Buying kidneys and other organs is illegal but authorities cannot stop people going overseas on "transplant tourism" trips.
The Health Ministry's acting clinical services manager, Nick Polaschek, said the Human Tissue Act stops people buying organs.
"Whatever their physicians may advise, there is nothing to stop a New Zealander who wishes to do so from going overseas to purchase a transplant, as a few in fact do," Mr Polaschek said.
About 500 people around New Zealand are waiting for a kidney transplant while last year there were 121 kidney transplant operations - 54 coming from dead donors and 67 from live donors, according to Organ Donation New Zealand.
But some Kiwis are avoiding the lengthy waits and heading overseas to buy a kidney and have the operation performed.
"The Ministry is aware of news reports about some people going overseas for organ transplants. There are obvious risks to this practice, and a patient's own physician will advise them about these if they are considering this course of action," Mr Polaschek said.
Dr Ian Dittmer is the clinical director at Auckland Hospital's renal clinic. He told nzherald.co.nz yesterday that a New Zealand patient who went overseas for a kidney operation later died after contracting hepatitis.
Dr Dittmer said other patients have come back with infections and there are other cases where the transplant has not taken.
He said going overseas for a transplant is "abhorrent" and needed to be stopped.
Dr Dittmer is a member of the Declaration of Istanbul - a group of renal physicians who meet to discuss the ethics of transplant tourism and organ trafficking. He has just returned from a meeting in Cairo.
He said often the donors are paid a fraction of that they're promised and are "dumped back in the street again" without ongoing medical treatment.
Another senior Auckland doctor said that he had dealt with two cases in which New Zealanders had bought kidneys and had the transplant operations in the Third World - and he knew there were others.
"They are very rare, but it happens," said Associate Professor Johan Rosman, chief medical officer and renal physician for Waitemata District Health.
"They come back to us and we say, 'Where have you been?
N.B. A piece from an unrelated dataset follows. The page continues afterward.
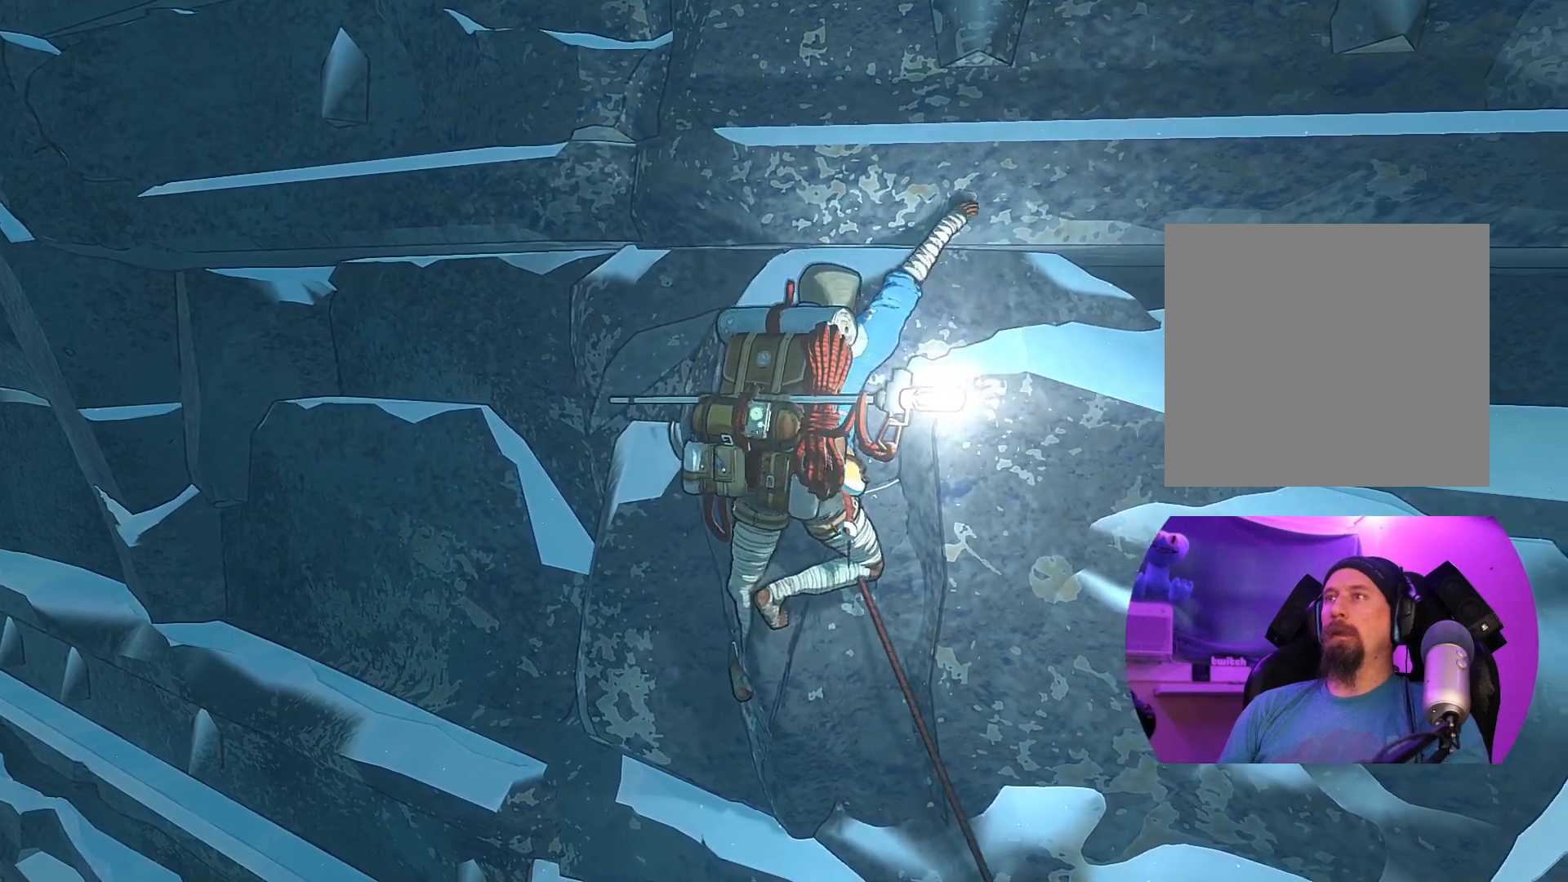
{"buttons": ["R1"], "left_stick": "down-right", "right_stick": "center", "events": [[133, "left_stick", "center"], [183, "R1", "down"], [450, "left_stick", "down-right"]]}
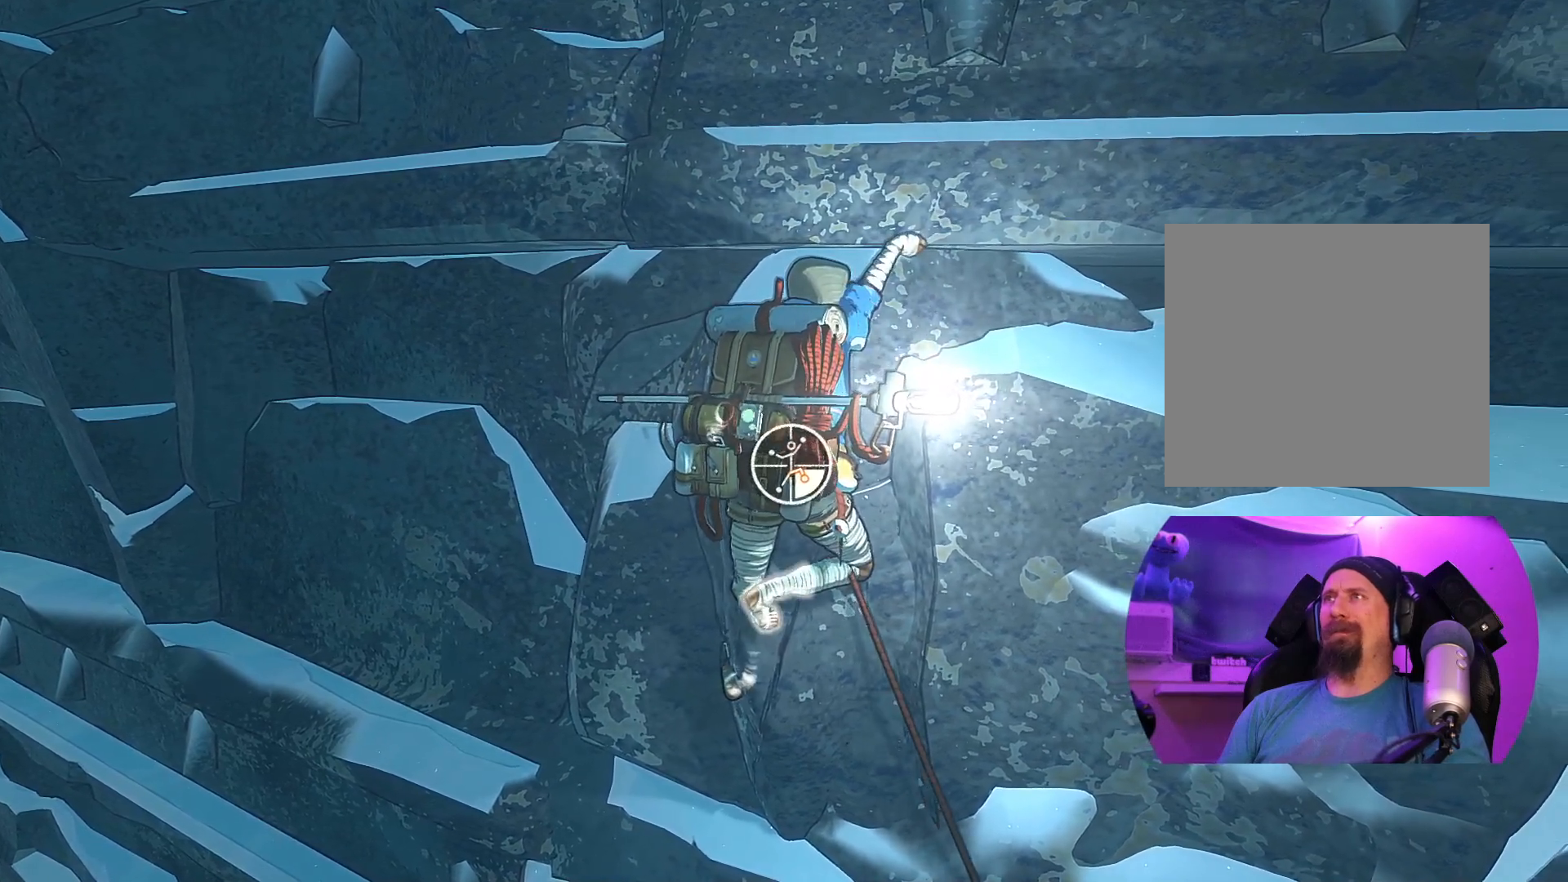
{"buttons": [], "left_stick": "right", "right_stick": "center", "events": [[400, "left_stick", "right"], [483, "R1", "up"]]}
You've been away for six months?' [They say] 'Yeah, I've bought me an organ'.
One of the NZ patients had a badly done transplant, and the other had a successful operation.
"It's always the same thing - they say, 'We're going to buy a kidney', and all of a sudden they're gone, they don't come for dialysis any more. Then they show up and they have the kidney."
Professor Rosman, a speaker at a conference on NZ's low organ-donor rate held in Wellington yesterday, said he did not approve of the practice and would never recommend it, but there was no point in ignoring it.
He proposed allowing people to buy organs, but setting up a safe hospital in a Third World country so they could receive healthy organs and be well cared for.
The United Nations has called for an international treaty to prevent the trafficking of organs. A study by the UN last year argued that people should not be able to sell organs and the practice often exploited the poor.
Amnesty International has highlighted "organ harvesting" of prisoners facing the death penalty and has said there is a lack of transparency about whether or not permission has been gained by prisoners.